A 4 m^3 metal block is suspended using a cable in salt water with density 1030 kg/m^3. Tension on the cable is 42600N. What is the weight of the block. What is the density of the block?

Answer 1

Answer:

The density of the block is 1113.216 kilograms per cubic meter.

The weight of the block is 43669.237 newtons.

Explanation:

According to the Archimedes' Principle, the drag force experimented by the metal block is equal to the weight of the volume of water displace by the block. Besides, the block has a weight that cannot be neglected and experiments a tension from the cable. Given that the metal block is suspended, then we could consider that block is at rest.

From Newton's Laws of Motion we obtain the following equation of equilibrium:

$\Sigma F = T-\rho_{m}\cdot V_{m}\cdot g + \rho_{w}\cdot V_{m}\cdot g = 0$ (1)

Where:

$T$ - Tension on the cable, measured in newtons.

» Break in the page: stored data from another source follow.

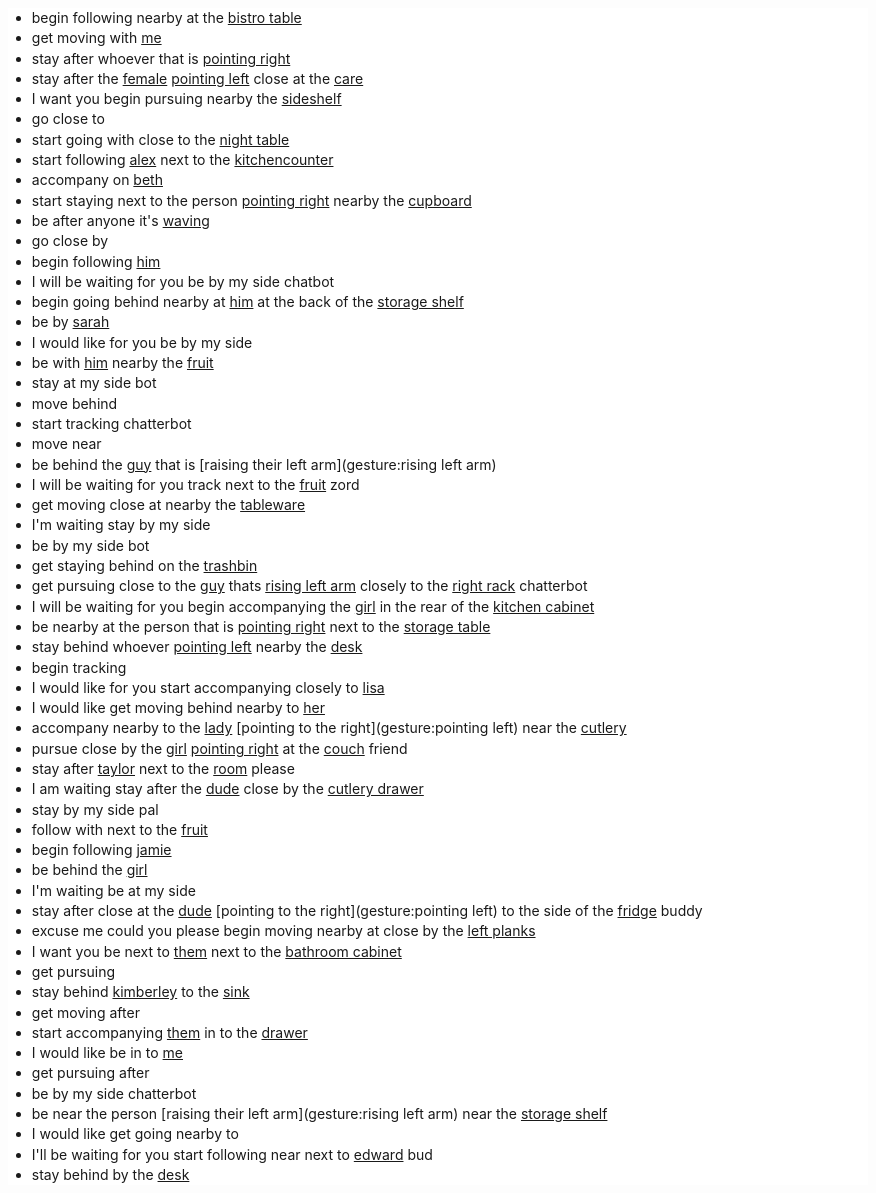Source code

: - begin following nearby at the [bistro table](location)
- get moving with [me](pronoun_person)
- stay after whoever that is [pointing right](gesture)
- stay after the [female](gender) [pointing left](gesture) close at the [care](location)
- I want you begin pursuing nearby the [sideshelf](location)
- go close to
- start going with close to the [night table](location)
- start following [alex](name) next to the [kitchencounter](location)
- accompany on [beth](name)
- start staying next to the person [pointing right](gesture) nearby the [cupboard](location)
- be after anyone it's [waving](gesture)
- go close by
- begin following [him](pronoun_person)
- I will be waiting for you be by my side chatbot
- begin going behind nearby at [him](pronoun_person) at the back of the [storage shelf](location)
- be by [sarah](name)
- I would like for you be by my side
- be with [him](pronoun_person) nearby the [fruit](location)
- stay at my side bot
- move behind
- start tracking chatterbot
- move near
- be behind the [guy](gender:male) that is [raising their left arm](gesture:rising left arm)
- I will be waiting for you track next to the [fruit](location) zord
- get moving close at nearby the [tableware](location)
- I'm waiting stay by my side
- be by my side bot
- get staying behind on the [trashbin](location)
- get pursuing close to the [guy](gender:male) thats [rising left arm](gesture) closely to the [right rack](location) chatterbot
- I will be waiting for you begin accompanying the [girl](gender:female) in the rear of the [kitchen cabinet](location)
- be nearby at the person that is [pointing right](gesture) next to the [storage table](location)
- stay behind whoever [pointing left](gesture) nearby the [desk](location)
- begin tracking
- I would like for you start accompanying closely to [lisa](name)
- I would like get moving behind nearby to [her](pronoun_person)
- accompany nearby to the [lady](gender:female) [pointing to the right](gesture:pointing left) near the [cutlery](location)
- pursue close by the [girl](gender:female) [pointing right](gesture) at the [couch](location) friend
- stay after [taylor](name) next to the [room](location) please
- I am waiting stay after the [dude](gender:male) close by the [cutlery drawer](location)
- stay by my side pal
- follow with next to the [fruit](location)
- begin following [jamie](name)
- be behind the [girl](gender:female)
- I'm waiting be at my side
- stay after close at the [dude](gender:male) [pointing to the right](gesture:pointing left) to the side of the [fridge](location) buddy
- excuse me could you please begin moving nearby at close by the [left planks](location)
- I want you be next to [them](pronoun_person) next to the [bathroom cabinet](location)
- get pursuing
- stay behind [kimberley](name) to the [sink](location)
- get moving after
- start accompanying [them](pronoun_person) in to the [drawer](location)
- I would like be in to [me](pronoun_person)
- get pursuing after
- be by my side chatterbot
- be near the person [raising their left arm](gesture:rising left arm) near the [storage shelf](location)
- I would like get going nearby to
- I'll be waiting for you start following near next to [edward](name) bud
- stay behind by the [desk](location)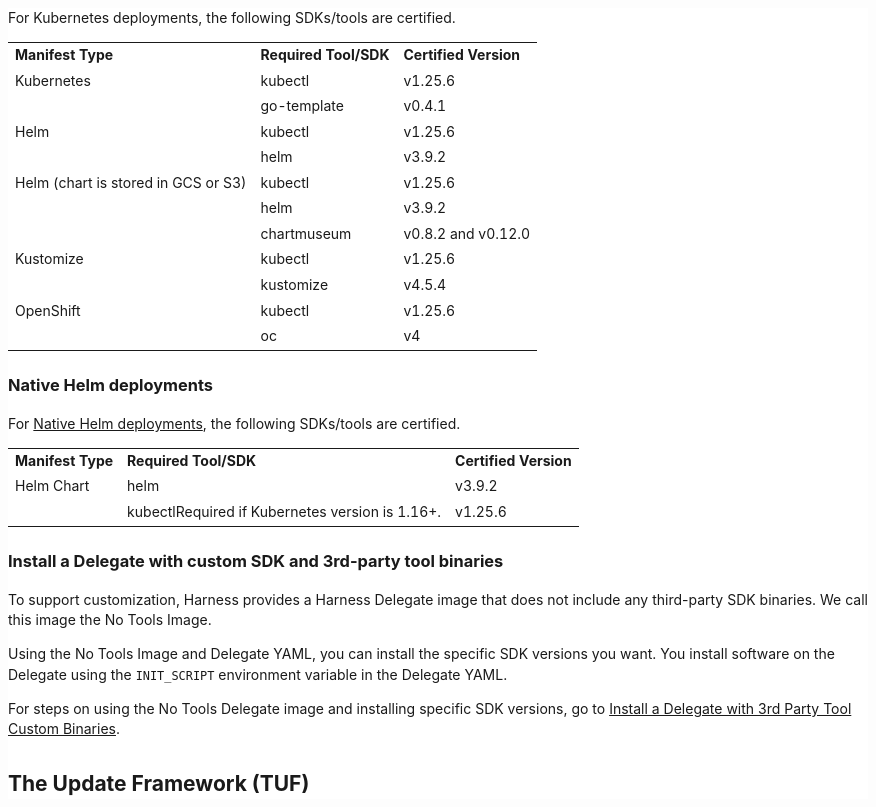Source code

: For Kubernetes deployments, the following SDKs/tools are certified.

|                                     |                       |                       |
| ----------------------------------- | --------------------- | --------------------- |
| **Manifest Type**                   | **Required Tool/SDK** | **Certified Version** |
| Kubernetes                          | kubectl               | v1.25.6               |
|                                     | go-template           | v0.4.1                  |
| Helm                                | kubectl               | v1.25.6               |
|                                     | helm                  | v3.9.2                |
| Helm (chart is stored in GCS or S3) | kubectl               | v1.25.6               |
|                                     | helm                  | v3.9.2                |
|                                     | chartmuseum           | v0.8.2 and v0.12.0    |
| Kustomize                           | kubectl               | v1.25.6               |
|                                     | kustomize             | v4.5.4                |
| OpenShift                           | kubectl               | v1.25.6               |
|                                     | oc                    | v4                    |

### Native Helm deployments

For [Native Helm deployments](/docs/continuous-delivery/deploy-srv-diff-platforms/native-helm-quickstart.md), the following SDKs/tools are certified.

|                   |                                                 |                       |
| ----------------- | ----------------------------------------------- | --------------------- |
| **Manifest Type** | **Required Tool/SDK**                           | **Certified Version** |
| Helm Chart        | helm                                            | v3.9.2                |
|                   | kubectlRequired if Kubernetes version is 1.16+. | v1.25.6               |

### Install a Delegate with custom SDK and 3rd-party tool binaries

To support customization, Harness provides a Harness Delegate image that does not include any third-party SDK binaries. We call this image the No Tools Image.

Using the No Tools Image and Delegate YAML, you can install the specific SDK versions you want. You install software on the Delegate using the `INIT_SCRIPT` environment variable in the Delegate YAML.

For steps on using the No Tools Delegate image and installing specific SDK versions, go to [Install a Delegate with 3rd Party Tool Custom Binaries](../platform/delegates/install-delegates/install-a-delegate-with-3-rd-party-tool-custom-binaries.md).

## The Update Framework (TUF)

$\rho_{w}$, $\rho_{m}$ - Densities of salt water and the metal block, measured in kilograms per cubic meter.

$V_{m}$ - Volume of the metal block, measured in cubic meters.

$g$ - Gravitational acceleration, measured in meters per square second.

If we know that $T = 42600\,N$, $\rho_{w} = 1030\,\frac{kg}{m^{3}}$, $V_{m} = 4\,m^{3}$, $g = 9.807\,\frac{m}{s^{2}}$, then the density of the block is:

$T+\rho_{w}\cdot V_{m}\cdot g = \rho_{m}\cdot V_{m}\cdot g$

$\rho_{m} = \frac{T+\rho_{w}\cdot V_{m}\cdot g}{V_{m}\cdot g}$

$\rho_{m} = \frac{42600\,N+\left(1030\,\frac{kg}{m^{3}} \right)\cdot (4\,m^{3})\cdot \left(9.807\,\frac{m}{s^{2}} \right)}{(4\,m^{3})\cdot \left(9.807\,\frac{m}{s^{2}} \right)}$

$\rho_{m} = 1113.216\,\frac{kg}{m^{3}}$

The density of the block is 1113.216 kilograms per cubic meter.

Lastly, the weight of the block ($W$), measured in newtons:

$W = \rho_{m}\cdot V_{m}\cdot g$ (2)

$W = \left(1113.216\,\frac{kg}{m^{3}}\right)\cdot (4\,m^{3}) \cdot \left(9.807\,\frac{m}{s^{2}} \right)$

$W = 43669.237\,N$

The weight of the block is 43669.237 newtons.